The dataset cited seems to be from this page. It might be based on another set but I was not able to track it down further.
Question is what you mean by 80%. Accuracy out of the box for this task goes to 85% without much data preparation. Some details might depend on the exact split of test and training. On Kaggle some more elaborate preparations reached 90% tough I have not checked them in detail.
You will have to decide for yourself if the results are good to be used in your business case. In this case: it is better to scare some people that might later turn out to not have problems or miss some who might later develop a disease.
Also there might be a case where the modle detected all the right signs of a health problem (or a defect in predictive maintenance) but it is not fully present yet so technically this might be a wrong classification but for all practical reasons it is not.
Some models do contain some variable importance metrics. There are also two Jupyter notebooks in the /data/ folder to run a XGBoost model and to inspect the H2O.ai/GBM model in greater details (along these lines).
If you want you can explore these models. I might write some more elaborate blog about what is happening here; but one can just feed new data with a “Target” variable as string (0/1) and a “row_id” and split that into test and training, make sure the Python environment is running and just run this. If you are patient you can increase the time the automl process is running.
I did a very simple XGBoost model with default settings using your data. I realize you’re after an apriori method(s) to assess data quality.

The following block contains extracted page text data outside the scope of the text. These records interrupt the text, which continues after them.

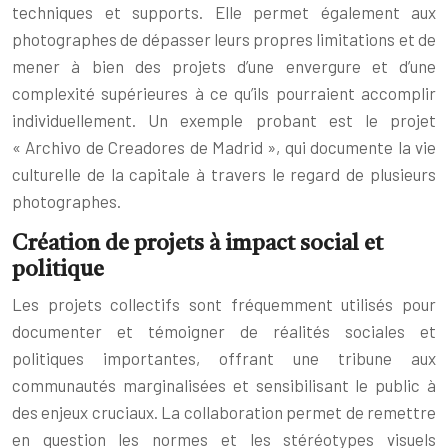
techniques et supports. Elle permet également aux
photographes de dépasser leurs propres limitations et de
mener à bien des projets d’une envergure et d’une
complexité supérieures à ce qu’ils pourraient accomplir
individuellement. Un exemple probant est le projet
« Archivo de Creadores de Madrid », qui documente la vie
culturelle de la capitale à travers le regard de plusieurs
photographes.
Création de projets à impact social et
politique
Les projets collectifs sont fréquemment utilisés pour
documenter et témoigner de réalités sociales et
politiques importantes, offrant une tribune aux
communautés marginalisées et sensibilisant le public à
des enjeux cruciaux. La collaboration permet de remettre
en question les normes et les stéréotypes visuels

Sometimes its better to try reasonable models to help make the assessment. AutoML is very useful. @mlauber71 has given you a lot of good advice.
Accuracy - 86.9%
Cohen’s kappa - .736
@rfeigel … or just use XGBoost and be done on Mac and Linux Python H2O AutoML will include that in the models tested.
One can also try and combine that with some hyper parameter optimization:
In a lot of cases it will not be a question of 0.84 vs 0.85 which might shift some anyway but to think about what to do and where to make the cut for a prescribed action and also integrate some cost estimations.